A gradual revival as countries reopen their economies and reduced production from US shale oil companies will support the market for crude, said Pick.

“On a three to five-year view, it is unlikely that we will be in the extreme lockdown scenario that we are now seeing and oil demand will recover,” she said.

Sasol said last month it plans to raise $6bn by the end of its 2021 financial year, including a share sale of as much as $2bn, as it seeks to reduce net debt of about $10bn. It’s also in negotiations with lenders to arrange greater flexibility over its repayments.

“Most of the debt is in the US and it is quite low-interest-rate debt,” said Pick. “So there is room to take higher finance costs in exchange for more relaxed risk metrics on the debt.” Success in reducing costs, cutting capital spending and selling some non-core assets would help reduce the size of any rights issue, she said.

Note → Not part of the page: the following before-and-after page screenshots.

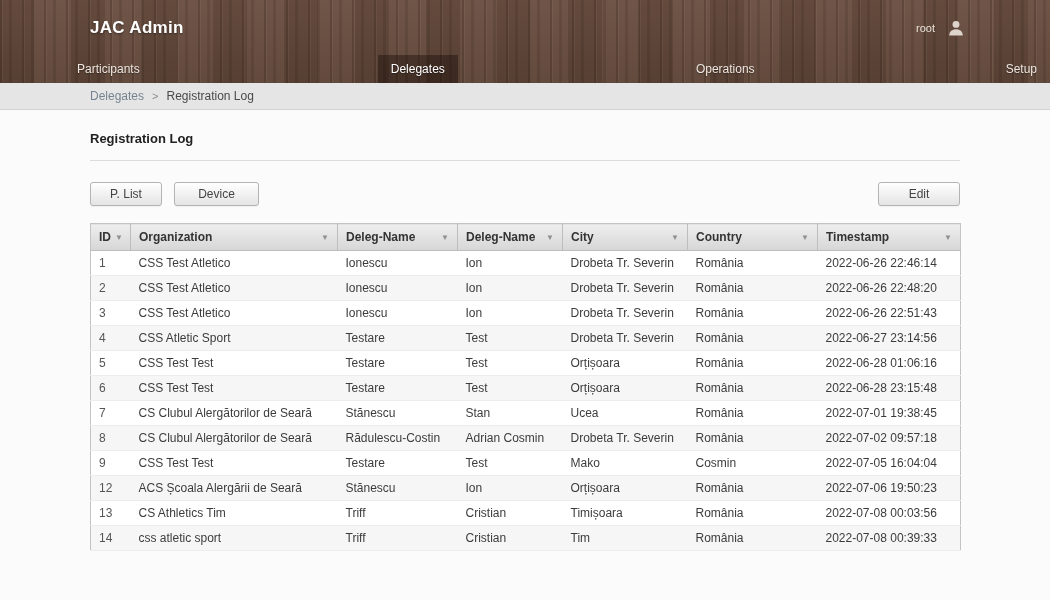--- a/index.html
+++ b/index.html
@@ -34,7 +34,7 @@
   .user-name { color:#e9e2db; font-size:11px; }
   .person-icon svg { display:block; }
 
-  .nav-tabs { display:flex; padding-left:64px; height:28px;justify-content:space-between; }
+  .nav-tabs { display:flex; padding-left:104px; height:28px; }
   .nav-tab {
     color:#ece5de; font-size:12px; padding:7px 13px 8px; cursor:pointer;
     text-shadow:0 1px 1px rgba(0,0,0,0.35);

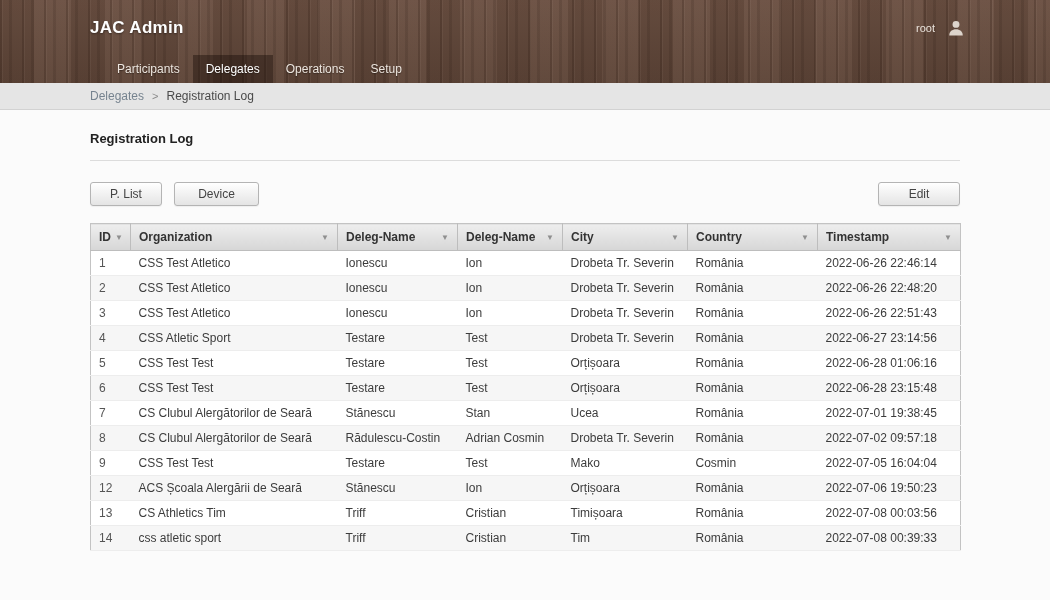--- a/index.html
+++ b/index.html
@@ -126,10 +126,6 @@
   <hr class="title-rule">
 
   <div class="toolbar">
-    <div class="toolbar-left">
-      <button class="btn">P. List</button>
-      <button class="btn btn-device">Device</button>
-    </div>
     <button class="btn btn-edit">Edit</button>
   </div>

At worst, Pick estimates Sasol may need to raise as much as R140bn from a share sale. But she envisages that the amount could be as low as R20bn in a “last resort” option that won’t be carried out before August.

“The key thing will be what they agree with lenders,” Pick said. “If lenders give them a reprieve, then the rights issue will not be that urgently necessary.”

Sasol extended its decline on Tuesday, falling 15% in early trade in Johannesburg, taking the slump since the start of the year to 84%.